### PROBLEM DETAILS
Among the lines below, output only those between the line holding "Jusqu'à -59% de remis" and the line holding "cuisson et piquez", inclusive, exactly as written and with no pictures.

### SOURCE MATERIAL
Content starts
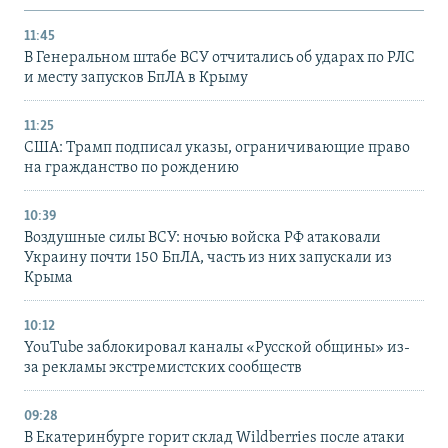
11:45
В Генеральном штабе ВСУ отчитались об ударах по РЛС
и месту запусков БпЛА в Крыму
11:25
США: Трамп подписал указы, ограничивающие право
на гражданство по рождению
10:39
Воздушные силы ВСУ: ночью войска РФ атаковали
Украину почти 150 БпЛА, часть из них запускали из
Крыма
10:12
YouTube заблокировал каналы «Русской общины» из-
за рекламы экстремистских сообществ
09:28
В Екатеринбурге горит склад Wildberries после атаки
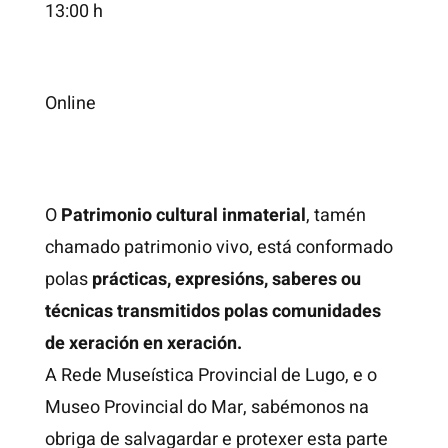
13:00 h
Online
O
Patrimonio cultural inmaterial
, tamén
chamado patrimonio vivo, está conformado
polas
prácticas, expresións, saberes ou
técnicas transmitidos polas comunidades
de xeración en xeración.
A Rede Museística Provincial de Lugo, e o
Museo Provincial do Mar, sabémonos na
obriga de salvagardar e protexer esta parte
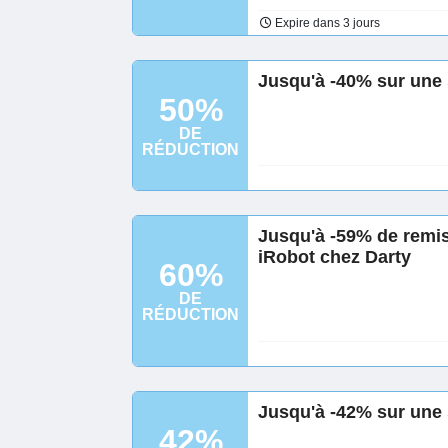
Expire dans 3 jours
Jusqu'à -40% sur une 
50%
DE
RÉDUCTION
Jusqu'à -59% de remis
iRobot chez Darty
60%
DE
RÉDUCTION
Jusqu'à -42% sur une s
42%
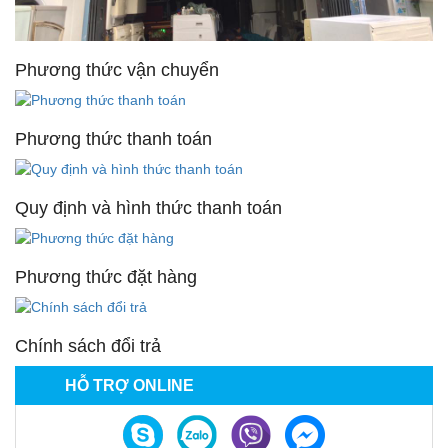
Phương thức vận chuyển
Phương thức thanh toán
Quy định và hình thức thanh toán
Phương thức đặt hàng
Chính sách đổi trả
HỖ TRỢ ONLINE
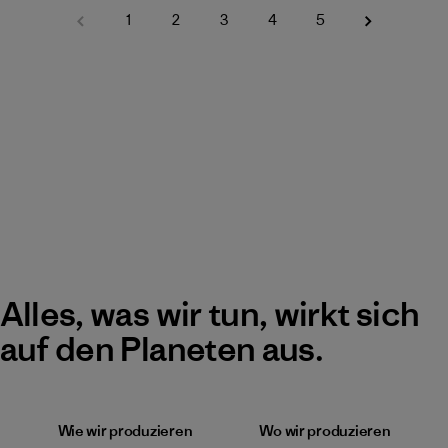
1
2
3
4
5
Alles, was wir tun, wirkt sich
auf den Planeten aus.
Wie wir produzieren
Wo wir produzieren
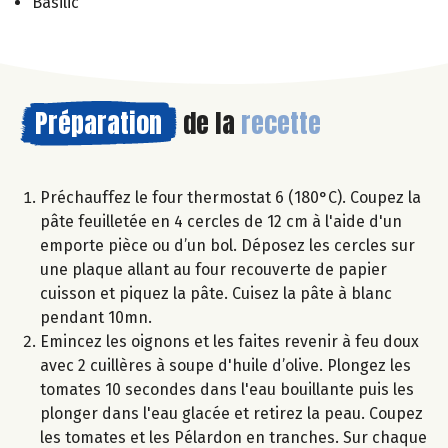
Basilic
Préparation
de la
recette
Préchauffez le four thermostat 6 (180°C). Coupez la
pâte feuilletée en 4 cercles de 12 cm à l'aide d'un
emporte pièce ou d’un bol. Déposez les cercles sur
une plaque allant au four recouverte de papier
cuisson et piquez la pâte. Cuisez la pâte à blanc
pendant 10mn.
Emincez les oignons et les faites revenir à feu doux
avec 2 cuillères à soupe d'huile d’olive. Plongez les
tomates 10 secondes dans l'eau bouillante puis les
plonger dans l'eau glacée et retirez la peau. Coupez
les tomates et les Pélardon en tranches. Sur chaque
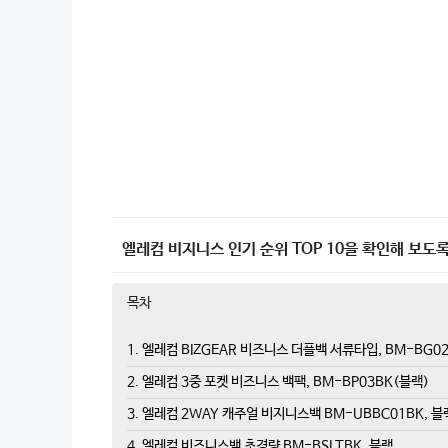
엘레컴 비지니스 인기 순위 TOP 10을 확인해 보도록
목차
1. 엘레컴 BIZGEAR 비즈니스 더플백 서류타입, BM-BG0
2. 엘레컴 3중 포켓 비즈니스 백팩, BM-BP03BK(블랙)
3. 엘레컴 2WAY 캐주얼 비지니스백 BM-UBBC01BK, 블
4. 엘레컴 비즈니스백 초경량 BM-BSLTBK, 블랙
Content ends
Content starts
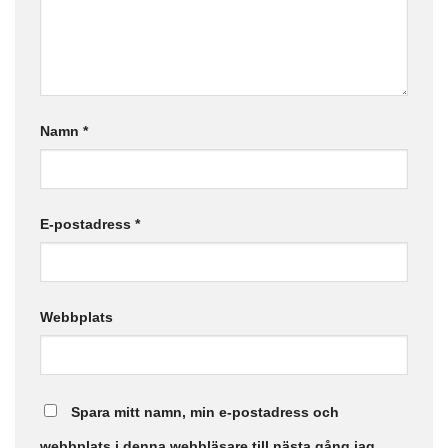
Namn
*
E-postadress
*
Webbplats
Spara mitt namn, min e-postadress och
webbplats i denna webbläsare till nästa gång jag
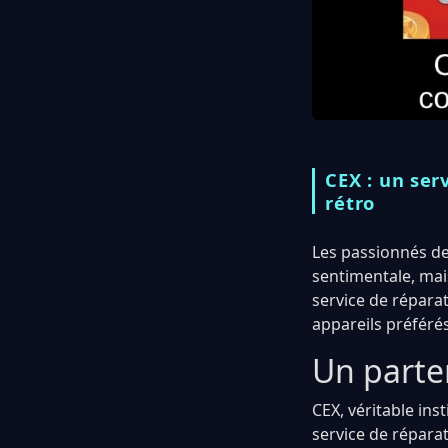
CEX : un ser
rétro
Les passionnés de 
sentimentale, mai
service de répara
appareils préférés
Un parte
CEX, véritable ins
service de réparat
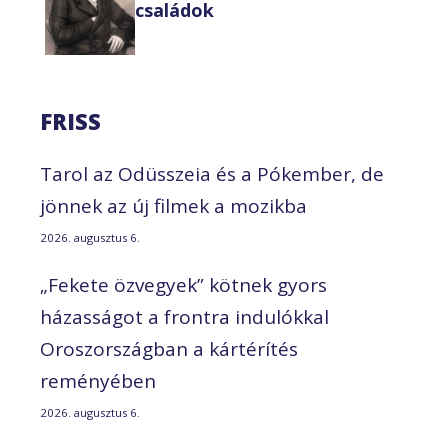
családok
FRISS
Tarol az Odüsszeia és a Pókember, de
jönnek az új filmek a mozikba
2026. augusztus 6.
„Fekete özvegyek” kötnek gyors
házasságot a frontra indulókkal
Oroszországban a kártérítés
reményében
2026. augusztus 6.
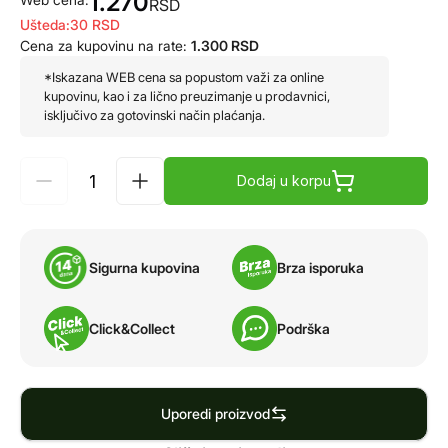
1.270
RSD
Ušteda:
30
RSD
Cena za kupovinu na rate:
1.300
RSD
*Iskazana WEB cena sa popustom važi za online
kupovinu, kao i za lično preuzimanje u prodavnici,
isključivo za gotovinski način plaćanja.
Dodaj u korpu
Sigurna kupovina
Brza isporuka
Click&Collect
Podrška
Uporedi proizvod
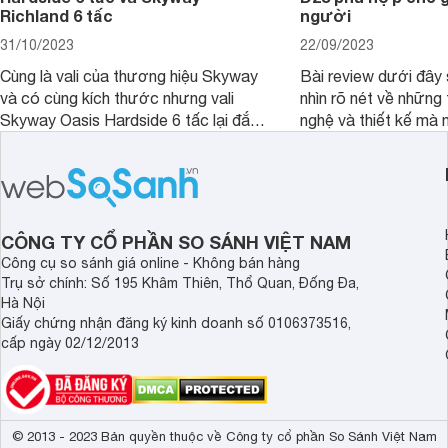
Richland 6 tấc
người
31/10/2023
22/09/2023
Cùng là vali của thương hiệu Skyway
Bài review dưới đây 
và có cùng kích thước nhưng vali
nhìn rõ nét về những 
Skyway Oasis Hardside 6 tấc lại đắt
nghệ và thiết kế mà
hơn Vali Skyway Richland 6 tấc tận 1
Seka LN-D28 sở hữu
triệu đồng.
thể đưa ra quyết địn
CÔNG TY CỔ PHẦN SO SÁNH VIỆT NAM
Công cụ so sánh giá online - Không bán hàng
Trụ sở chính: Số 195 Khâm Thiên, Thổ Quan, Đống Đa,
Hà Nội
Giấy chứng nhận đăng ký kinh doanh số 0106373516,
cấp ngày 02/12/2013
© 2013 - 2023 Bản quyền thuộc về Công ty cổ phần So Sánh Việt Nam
Content ends
Content starts
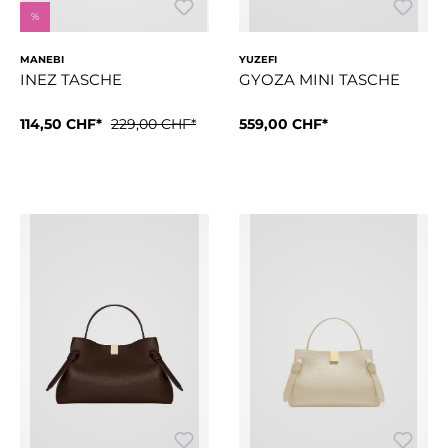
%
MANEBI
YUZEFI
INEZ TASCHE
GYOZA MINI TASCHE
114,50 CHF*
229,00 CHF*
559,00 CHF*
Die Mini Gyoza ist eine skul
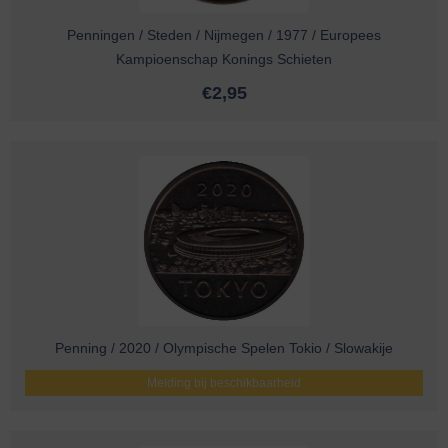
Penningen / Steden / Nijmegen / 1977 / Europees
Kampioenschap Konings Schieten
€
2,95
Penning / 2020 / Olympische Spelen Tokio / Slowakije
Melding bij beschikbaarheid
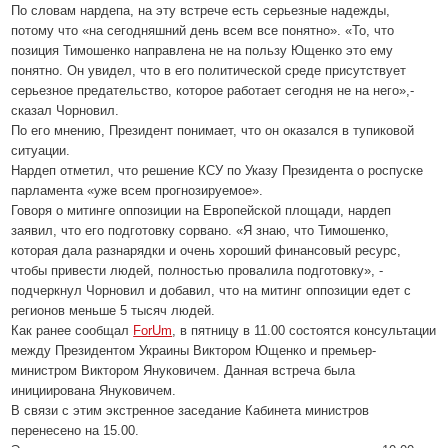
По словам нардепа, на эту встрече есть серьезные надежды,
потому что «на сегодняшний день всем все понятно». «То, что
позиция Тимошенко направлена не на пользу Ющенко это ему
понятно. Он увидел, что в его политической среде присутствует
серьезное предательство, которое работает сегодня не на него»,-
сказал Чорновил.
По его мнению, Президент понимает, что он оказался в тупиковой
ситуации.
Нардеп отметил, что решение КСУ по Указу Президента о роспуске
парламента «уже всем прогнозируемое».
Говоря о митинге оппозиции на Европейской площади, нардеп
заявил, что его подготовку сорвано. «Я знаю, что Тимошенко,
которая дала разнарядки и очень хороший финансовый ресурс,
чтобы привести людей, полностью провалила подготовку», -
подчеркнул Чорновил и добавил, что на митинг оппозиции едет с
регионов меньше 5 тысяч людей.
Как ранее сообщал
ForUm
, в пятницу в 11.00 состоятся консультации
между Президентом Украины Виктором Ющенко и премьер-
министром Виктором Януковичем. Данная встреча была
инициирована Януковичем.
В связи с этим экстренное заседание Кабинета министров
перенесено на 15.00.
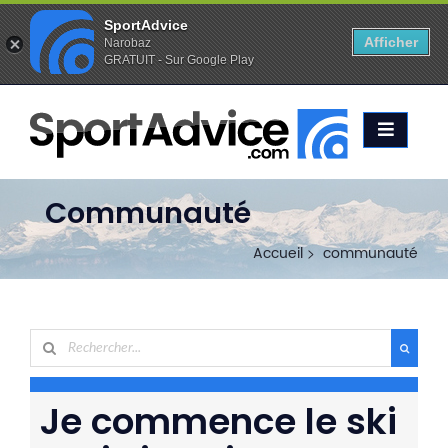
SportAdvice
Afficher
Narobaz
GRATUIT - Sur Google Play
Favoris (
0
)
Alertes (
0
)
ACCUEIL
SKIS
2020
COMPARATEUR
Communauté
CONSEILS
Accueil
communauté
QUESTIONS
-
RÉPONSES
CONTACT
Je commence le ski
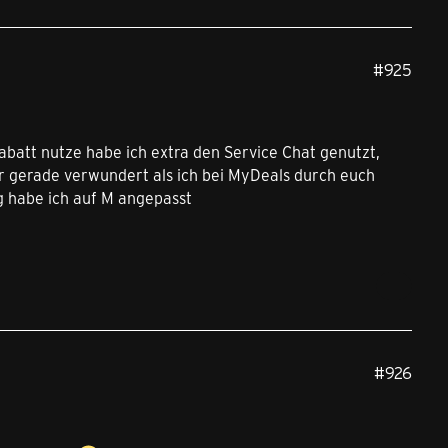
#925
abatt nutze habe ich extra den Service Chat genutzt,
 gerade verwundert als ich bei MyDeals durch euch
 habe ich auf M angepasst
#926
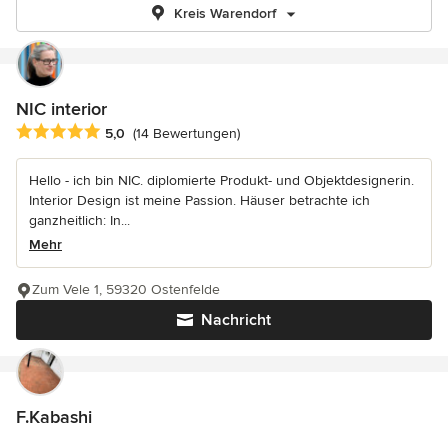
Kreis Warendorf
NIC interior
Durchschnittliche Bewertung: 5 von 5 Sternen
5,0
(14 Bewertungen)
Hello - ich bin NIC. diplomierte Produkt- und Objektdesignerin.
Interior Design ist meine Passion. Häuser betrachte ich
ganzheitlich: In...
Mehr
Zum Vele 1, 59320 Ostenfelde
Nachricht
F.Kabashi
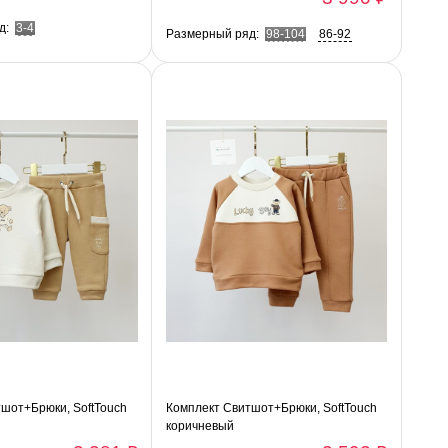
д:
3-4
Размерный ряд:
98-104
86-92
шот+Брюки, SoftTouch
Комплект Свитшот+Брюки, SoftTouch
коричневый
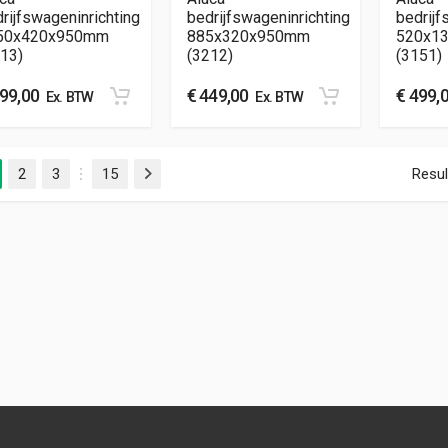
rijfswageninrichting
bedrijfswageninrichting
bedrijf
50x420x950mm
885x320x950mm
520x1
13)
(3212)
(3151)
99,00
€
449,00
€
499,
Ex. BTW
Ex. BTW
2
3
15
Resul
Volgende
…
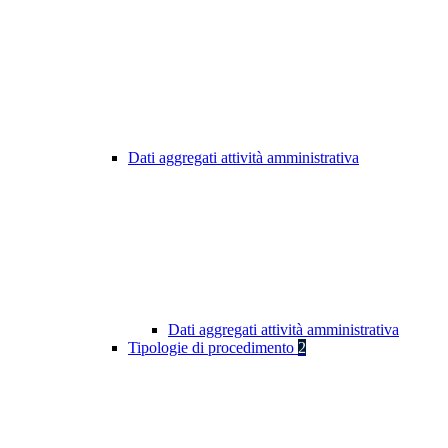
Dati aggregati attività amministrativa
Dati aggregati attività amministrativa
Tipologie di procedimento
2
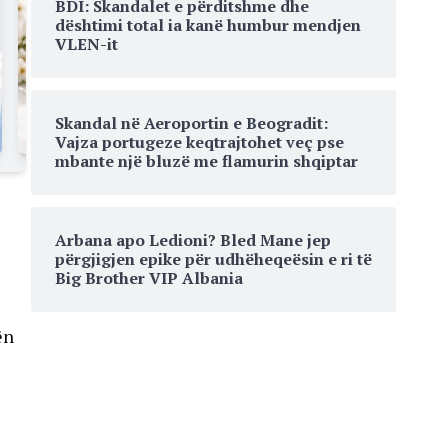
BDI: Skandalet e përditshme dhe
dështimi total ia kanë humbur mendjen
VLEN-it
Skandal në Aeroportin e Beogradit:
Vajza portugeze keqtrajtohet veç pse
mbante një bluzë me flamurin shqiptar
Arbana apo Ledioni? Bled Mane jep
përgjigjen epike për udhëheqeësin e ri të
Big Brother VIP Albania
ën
Content ends
### REPLY TO THE EXERCISE
Jusqu'à -59% de remis
iRobot chez Darty
60%
DE
RÉDUCTION
Jusqu'à -42% sur une s
42%
Phương thức vận chuyển
Phương thức thanh toán
Quy định và hình thức thanh toán
Phương thức đặt hàng
Chính sách đổi trả
HỖ TRỢ ONLINE
1
2
3
4
5
Alles, was wir tun, wirkt sich
auf den Planeten aus.
Wie wir produzieren
Wo wir produzieren
Basilic
Préparation
de la
recette
Préchauffez le four thermostat 6 (180°C). Coupez la
pâte feuilletée en 4 cercles de 12 cm à l'aide d'un
emporte pièce ou d’un bol. Déposez les cercles sur
une plaque allant au four recouverte de papier
cuisson et piquez la pâte. Cuisez la pâte à blanc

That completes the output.